Action item — Each line of the data below from the one holding "Source: YEN.com.gh" to the one holding "Defence of Gallipoli", inclusive, is to be reproduced exactly; no other line belongs in the answer.

Source information —
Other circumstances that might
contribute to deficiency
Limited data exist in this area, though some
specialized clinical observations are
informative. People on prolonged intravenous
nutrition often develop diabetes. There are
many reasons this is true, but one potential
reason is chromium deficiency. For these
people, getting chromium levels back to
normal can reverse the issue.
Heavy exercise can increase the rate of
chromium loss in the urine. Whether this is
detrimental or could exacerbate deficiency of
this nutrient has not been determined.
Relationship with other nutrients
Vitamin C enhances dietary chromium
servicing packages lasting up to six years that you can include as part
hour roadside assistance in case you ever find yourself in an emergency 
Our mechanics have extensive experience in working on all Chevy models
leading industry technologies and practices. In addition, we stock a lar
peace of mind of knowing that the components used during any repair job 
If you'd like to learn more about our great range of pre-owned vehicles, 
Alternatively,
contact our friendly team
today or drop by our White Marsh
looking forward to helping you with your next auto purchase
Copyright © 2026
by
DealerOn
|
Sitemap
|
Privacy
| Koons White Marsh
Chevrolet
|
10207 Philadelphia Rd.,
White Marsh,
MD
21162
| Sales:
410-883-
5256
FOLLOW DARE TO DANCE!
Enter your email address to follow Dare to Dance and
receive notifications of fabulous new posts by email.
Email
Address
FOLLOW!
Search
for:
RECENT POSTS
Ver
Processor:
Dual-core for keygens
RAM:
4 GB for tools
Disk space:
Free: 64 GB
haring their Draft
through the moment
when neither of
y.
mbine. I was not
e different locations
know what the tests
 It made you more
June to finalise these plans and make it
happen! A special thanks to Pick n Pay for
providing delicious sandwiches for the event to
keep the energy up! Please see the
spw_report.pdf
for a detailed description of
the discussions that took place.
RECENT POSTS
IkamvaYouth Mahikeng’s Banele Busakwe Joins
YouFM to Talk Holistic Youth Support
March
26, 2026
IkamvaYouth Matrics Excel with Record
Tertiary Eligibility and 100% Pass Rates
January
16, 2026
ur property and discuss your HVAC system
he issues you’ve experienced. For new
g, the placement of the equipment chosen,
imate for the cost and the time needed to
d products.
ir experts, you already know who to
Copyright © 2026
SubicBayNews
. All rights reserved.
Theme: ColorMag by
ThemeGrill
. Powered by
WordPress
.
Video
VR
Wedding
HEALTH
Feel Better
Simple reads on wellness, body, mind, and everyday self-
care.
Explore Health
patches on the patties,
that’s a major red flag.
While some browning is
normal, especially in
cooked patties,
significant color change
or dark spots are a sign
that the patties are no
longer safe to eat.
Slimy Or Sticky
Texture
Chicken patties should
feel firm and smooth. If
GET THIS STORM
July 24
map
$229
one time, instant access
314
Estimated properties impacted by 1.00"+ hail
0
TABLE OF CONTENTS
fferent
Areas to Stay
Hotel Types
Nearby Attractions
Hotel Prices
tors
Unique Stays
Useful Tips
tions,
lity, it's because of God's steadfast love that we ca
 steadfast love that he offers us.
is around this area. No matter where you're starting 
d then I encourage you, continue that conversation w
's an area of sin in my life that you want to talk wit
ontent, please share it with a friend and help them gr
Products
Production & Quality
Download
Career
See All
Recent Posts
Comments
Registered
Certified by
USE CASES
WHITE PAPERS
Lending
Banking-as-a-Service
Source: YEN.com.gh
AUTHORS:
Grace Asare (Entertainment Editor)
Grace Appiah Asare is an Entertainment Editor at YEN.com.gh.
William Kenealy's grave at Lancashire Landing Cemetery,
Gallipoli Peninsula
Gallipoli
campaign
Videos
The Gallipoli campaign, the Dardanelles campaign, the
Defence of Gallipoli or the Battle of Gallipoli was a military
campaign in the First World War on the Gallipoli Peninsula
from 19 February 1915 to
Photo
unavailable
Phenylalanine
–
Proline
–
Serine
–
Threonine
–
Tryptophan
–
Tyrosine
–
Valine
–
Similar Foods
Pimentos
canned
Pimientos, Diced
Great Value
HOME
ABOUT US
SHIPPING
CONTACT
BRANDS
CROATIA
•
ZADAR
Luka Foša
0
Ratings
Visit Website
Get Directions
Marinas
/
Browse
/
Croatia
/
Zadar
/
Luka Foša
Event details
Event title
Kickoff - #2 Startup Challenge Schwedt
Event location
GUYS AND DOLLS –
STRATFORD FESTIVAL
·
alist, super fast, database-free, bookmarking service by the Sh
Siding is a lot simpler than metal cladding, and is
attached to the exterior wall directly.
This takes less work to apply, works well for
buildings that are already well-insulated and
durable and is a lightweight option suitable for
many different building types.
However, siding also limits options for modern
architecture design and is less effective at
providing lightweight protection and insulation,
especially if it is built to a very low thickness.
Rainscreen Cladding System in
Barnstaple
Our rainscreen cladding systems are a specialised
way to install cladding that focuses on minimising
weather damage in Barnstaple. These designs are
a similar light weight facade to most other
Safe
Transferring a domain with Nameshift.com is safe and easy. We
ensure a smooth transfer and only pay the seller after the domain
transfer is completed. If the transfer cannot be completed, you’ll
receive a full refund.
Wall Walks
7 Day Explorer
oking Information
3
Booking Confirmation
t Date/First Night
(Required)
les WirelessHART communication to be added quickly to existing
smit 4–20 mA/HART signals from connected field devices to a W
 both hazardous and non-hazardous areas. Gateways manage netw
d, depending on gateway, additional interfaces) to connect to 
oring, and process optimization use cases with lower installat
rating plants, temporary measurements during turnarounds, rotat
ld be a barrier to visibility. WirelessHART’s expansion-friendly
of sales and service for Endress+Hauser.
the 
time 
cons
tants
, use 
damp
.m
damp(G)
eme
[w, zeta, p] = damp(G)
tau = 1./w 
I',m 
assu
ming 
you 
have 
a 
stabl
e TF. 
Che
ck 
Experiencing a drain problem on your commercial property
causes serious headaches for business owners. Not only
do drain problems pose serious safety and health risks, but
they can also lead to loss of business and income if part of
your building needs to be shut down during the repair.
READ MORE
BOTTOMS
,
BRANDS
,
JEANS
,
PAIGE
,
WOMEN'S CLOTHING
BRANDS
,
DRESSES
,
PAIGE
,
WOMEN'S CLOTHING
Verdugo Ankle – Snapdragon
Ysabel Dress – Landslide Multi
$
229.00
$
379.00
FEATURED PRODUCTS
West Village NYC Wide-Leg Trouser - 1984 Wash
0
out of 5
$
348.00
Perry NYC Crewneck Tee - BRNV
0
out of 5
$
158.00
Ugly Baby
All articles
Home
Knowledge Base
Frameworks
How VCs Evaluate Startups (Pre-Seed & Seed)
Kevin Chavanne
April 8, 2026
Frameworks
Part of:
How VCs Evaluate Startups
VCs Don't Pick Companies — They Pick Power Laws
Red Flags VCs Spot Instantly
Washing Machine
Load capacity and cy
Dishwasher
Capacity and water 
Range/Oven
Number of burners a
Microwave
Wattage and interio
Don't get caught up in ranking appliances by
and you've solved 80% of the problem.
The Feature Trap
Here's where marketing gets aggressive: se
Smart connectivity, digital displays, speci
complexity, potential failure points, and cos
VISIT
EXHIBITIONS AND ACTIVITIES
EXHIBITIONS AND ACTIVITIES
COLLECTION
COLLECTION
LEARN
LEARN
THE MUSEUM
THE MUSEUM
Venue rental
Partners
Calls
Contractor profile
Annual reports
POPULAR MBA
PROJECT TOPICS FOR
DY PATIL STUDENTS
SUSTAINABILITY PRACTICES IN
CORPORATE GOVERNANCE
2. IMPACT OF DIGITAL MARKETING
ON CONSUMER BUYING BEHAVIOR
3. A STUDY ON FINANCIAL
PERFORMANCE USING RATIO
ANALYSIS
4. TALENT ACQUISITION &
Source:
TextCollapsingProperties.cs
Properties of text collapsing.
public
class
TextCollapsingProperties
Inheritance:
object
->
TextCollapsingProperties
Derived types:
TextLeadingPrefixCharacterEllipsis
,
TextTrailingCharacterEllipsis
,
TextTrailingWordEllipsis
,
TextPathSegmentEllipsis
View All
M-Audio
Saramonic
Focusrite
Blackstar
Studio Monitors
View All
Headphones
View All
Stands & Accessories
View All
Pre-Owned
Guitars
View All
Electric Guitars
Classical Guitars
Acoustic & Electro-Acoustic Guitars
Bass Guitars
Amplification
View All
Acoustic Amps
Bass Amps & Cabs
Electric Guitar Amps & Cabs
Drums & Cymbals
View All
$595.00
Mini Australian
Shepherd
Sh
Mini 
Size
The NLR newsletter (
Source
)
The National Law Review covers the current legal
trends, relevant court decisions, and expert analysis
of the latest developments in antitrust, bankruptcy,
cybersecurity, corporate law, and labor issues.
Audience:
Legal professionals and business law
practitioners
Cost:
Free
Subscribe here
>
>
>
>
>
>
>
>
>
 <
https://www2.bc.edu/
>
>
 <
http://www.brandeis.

Completed exercise —
Source: YEN.com.gh
AUTHORS:
Grace Asare (Entertainment Editor)
Grace Appiah Asare is an Entertainment Editor at YEN.com.gh.
William Kenealy's grave at Lancashire Landing Cemetery,
Gallipoli Peninsula
Gallipoli
campaign
Videos
The Gallipoli campaign, the Dardanelles campaign, the
Defence of Gallipoli or the Battle of Gallipoli was a military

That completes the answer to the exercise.